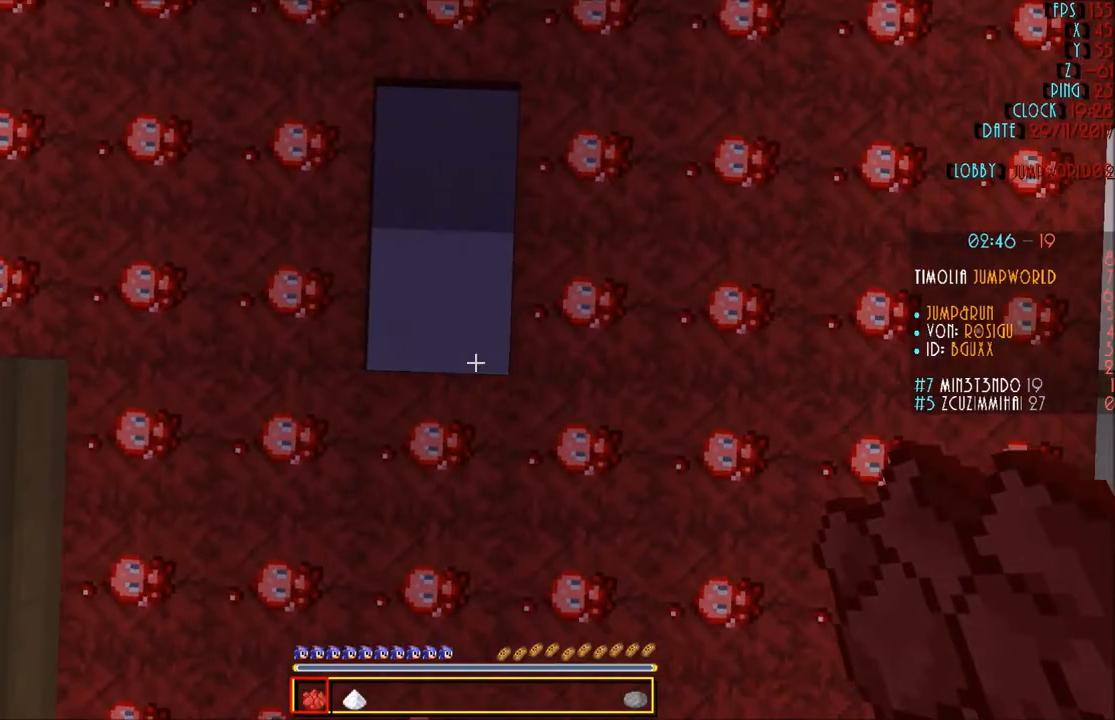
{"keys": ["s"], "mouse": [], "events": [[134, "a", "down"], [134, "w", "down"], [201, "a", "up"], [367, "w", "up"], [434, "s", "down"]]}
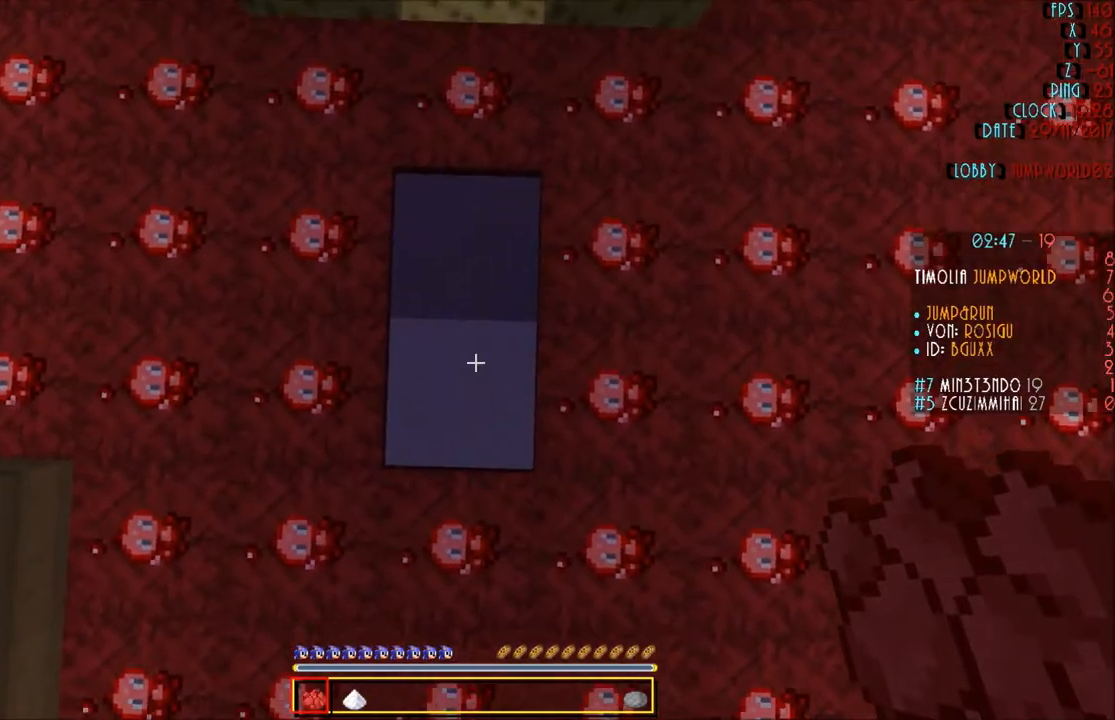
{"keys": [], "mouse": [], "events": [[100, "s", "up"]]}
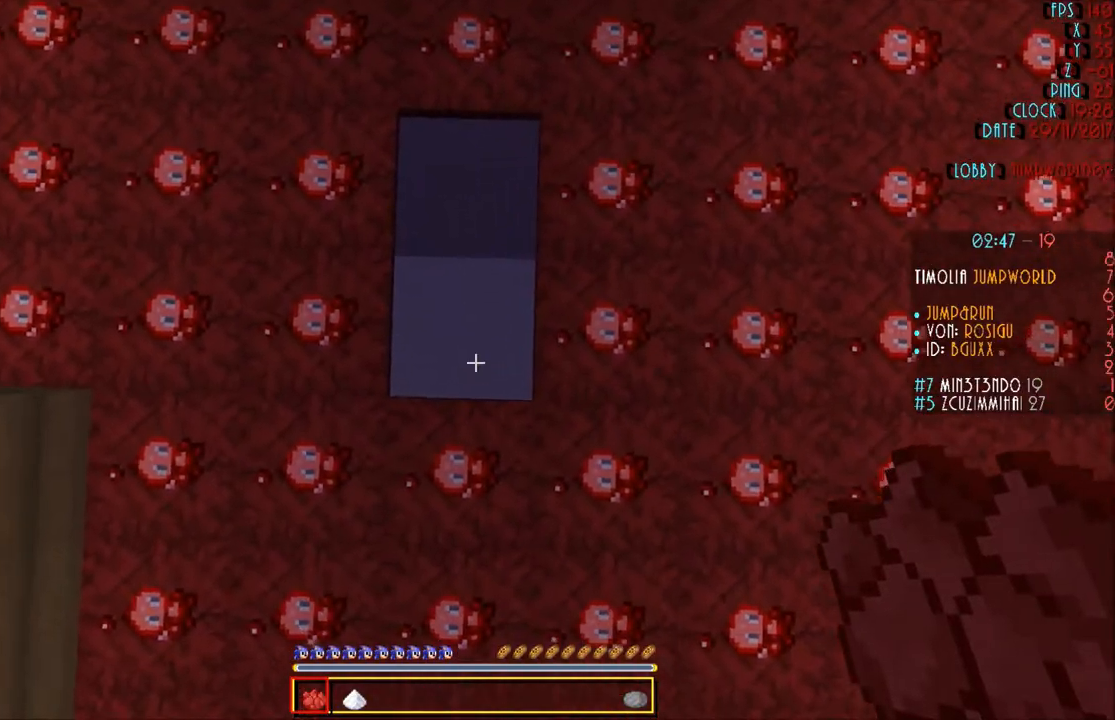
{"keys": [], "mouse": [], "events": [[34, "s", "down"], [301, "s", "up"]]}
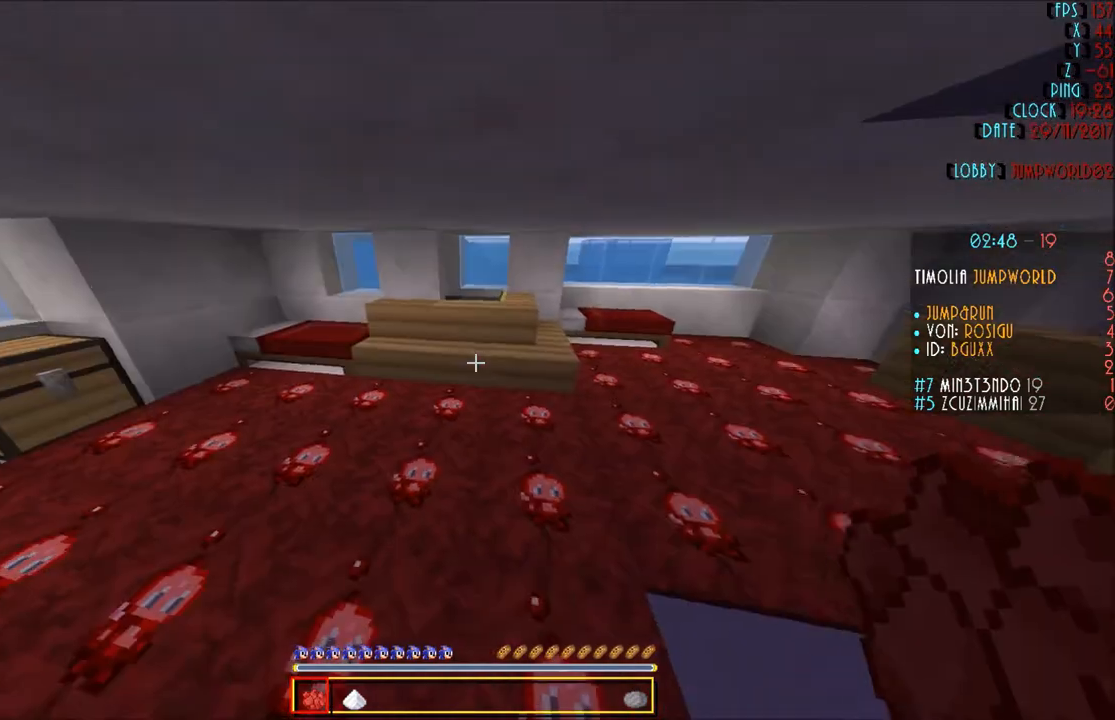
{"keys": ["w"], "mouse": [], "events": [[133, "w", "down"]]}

→ EXERCISE PROMPT
The pictures are not wanted, but every line of the listing should be duplicated exactly.

→ WRITTEN ANSWER
{"keys": ["s"], "mouse": [], "events": [[134, "a", "down"], [134, "w", "down"], [201, "a", "up"], [367, "w", "up"], [434, "s", "down"]]}
{"keys": [], "mouse": [], "events": [[100, "s", "up"]]}
{"keys": [], "mouse": [], "events": [[34, "s", "down"], [301, "s", "up"]]}
{"keys": ["w"], "mouse": [], "events": [[133, "w", "down"]]}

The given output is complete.